82『自然と人間の歴史・日本篇』神話・伝承による国家争奪の過程(天孫降臨とその後)

 こうして武力もしくは懐柔など、あの手この手を使って地上を制したアマテラスは、自分の息のかかった孫のニニギノミコトらの神々を地上の九州に遣わす。この関係であるが、ニニギノミコトは女性神であるアマテラスの孫にして、天忍穂耳尊(アマノオシホミミノミコト)の子というのであっても、血筋がどう繋がっているかはなんら語られていない。アマテラスがどんなにして、その子の親を懐胎したのかは問うべくもない、それが神のなすことであるから、人知の及ぶところでない、ということになっているのかもしれない。これを「天孫降臨」(てんそんこうりん)と呼んでいる。
 さあ、これでオオクニヌシに代わってこの国を治める、新しい支配者が現れるための前提がととのった。このようにして、平定された葦原中国にニニギノミコトが降り立つ。そこに忠臣として登場した猿田彦命(サルタヒコノミコト)を道案内に従え、三種の神器を携え高千穂(たかちほ、現在の九州の宮崎県高千穂町あたりか)にやって来る。地上に住み出したニニギノミコトは、そこで木花咲耶姫(コノハナサクヤヒメ)と出会い、二人は恋になり、結婚する。こうして彼らは、日本列島版の創世記・人間の登場の巻というべきか、かの「アダムとイブ」の関係になったのだ。その子供は二人いて、兄が火照命(ホデリノミコト、通称は海幸彦(ウミサチヒコ))、弟の方を彦火火出見尊(ホデミノミコト、通称は山幸彦(ヤマサチヒコ))というのであった。

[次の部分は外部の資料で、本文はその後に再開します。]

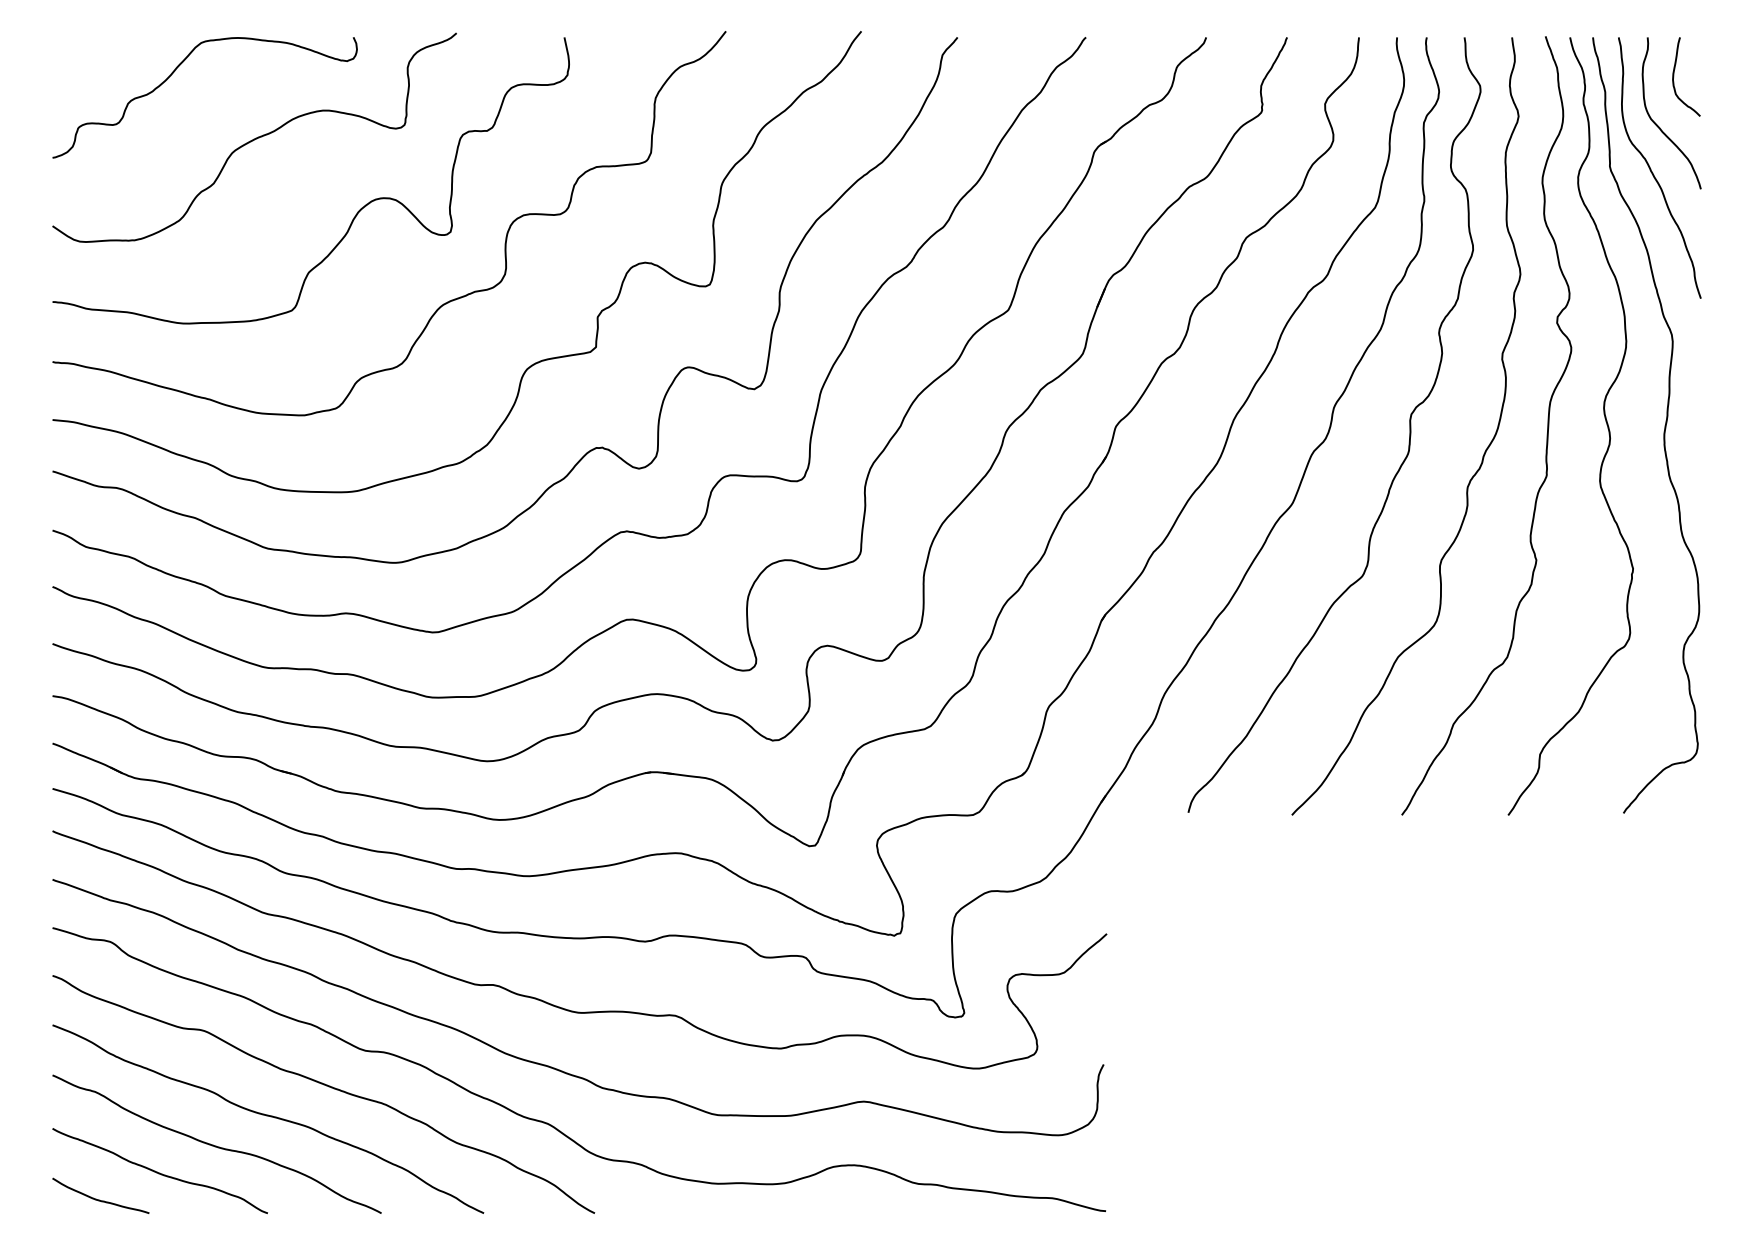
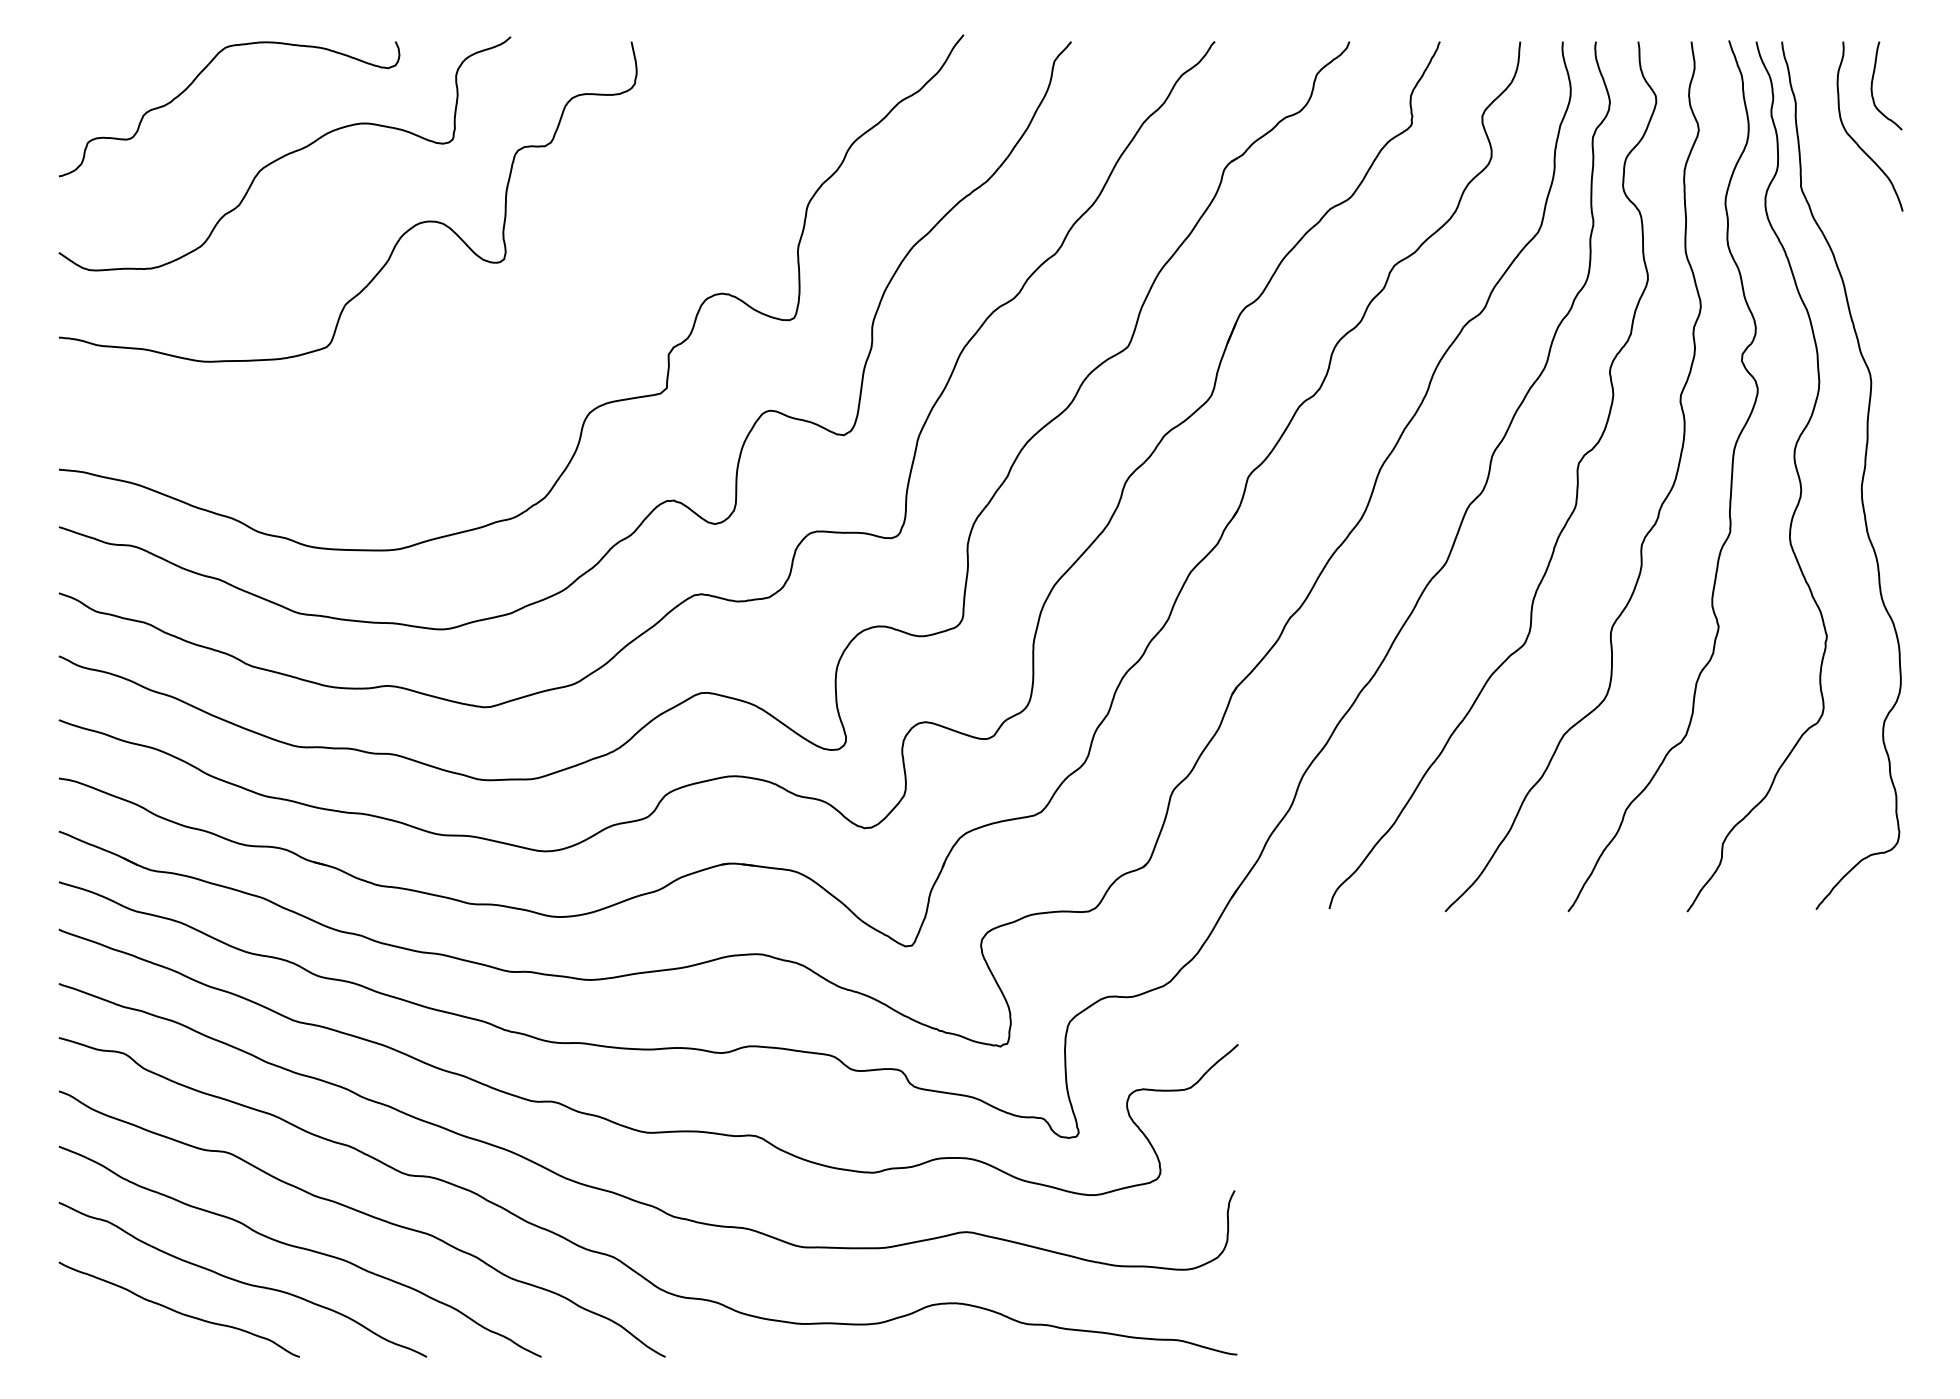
curve: (1652, 171) -> (1848, 191), removed
curve: (443, 303) -> (496, 339), removed
curve: (99, 1199) -> (111, 1341), removed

 ところが、この両人は仲が良くなくて、とうとう争いを起こす。海の呪力を得た弟・山幸彦に、兄・海幸彦は劣勢に陥り、約束して服従ことになる。勝利者となった山幸彦は、かねて親しく霊力をもらっていた、海神の娘である豊玉姫命(トヨタマヒメノミコト、略称はトヨタマヒメ)との間に一人の子を設ける。ところが、これから出産という時になって異形の姿を山幸彦に見られてしまったトヨタマヒメは、子供を生みに実家へ帰ってしまう。そして生まれた山幸彦の子はトヨタマヒメの妹を娶り、二人の間に4人の子が生まれる。それがイツセ、イナヒ、ミケヌ、カムヤマトイワレビコとある。これらのうち末子の正式名称カムヤマトイワレビトが、後に「神武大王」(じんむだいおう)として即位する。先に天孫降臨したニニギノミコトから4代目のことであった。この神武大王については、明治時代に入って、政府が墳墓を懸命に探したのであったが、見つからず、ついに諦めてしまったことがある。
 彼は、おそらく、その儘の内容での実在の人物ではなかった。ただし、そういう人物が確実にいなかったという証拠も見つかっていないのであるから、ここでは、そういう人物がわが国古代の伝説的に「正史」に組み込まれていることを、承知してもらいたい。そこで、彼のその後であるが、おそらくは西の方からやって来て、播磨からは最短ルートで大和(現在の奈良県)に進入するのではなく、あえて紀伊半島の熊野に迂回して、そこから太陽を背にして敵に向かう戦法をとることとし、夢のお告げで「佐土不都(さどふつ)」と呼ばれる七支刀(しちしとう)を受け取り、それをかざして敵をなぎ倒し、大和の地に入ることができた。ちなみに、この刀が石上神宮(いしのかみじんぐう)に伝わっているとの記述のあることから、国宝として伝わっている七支刀との関係を取り沙汰する向きもあるようだ。物語はこれから後半に入り、神々の支配から、大王、その後さらに天皇による支配へと移っていく。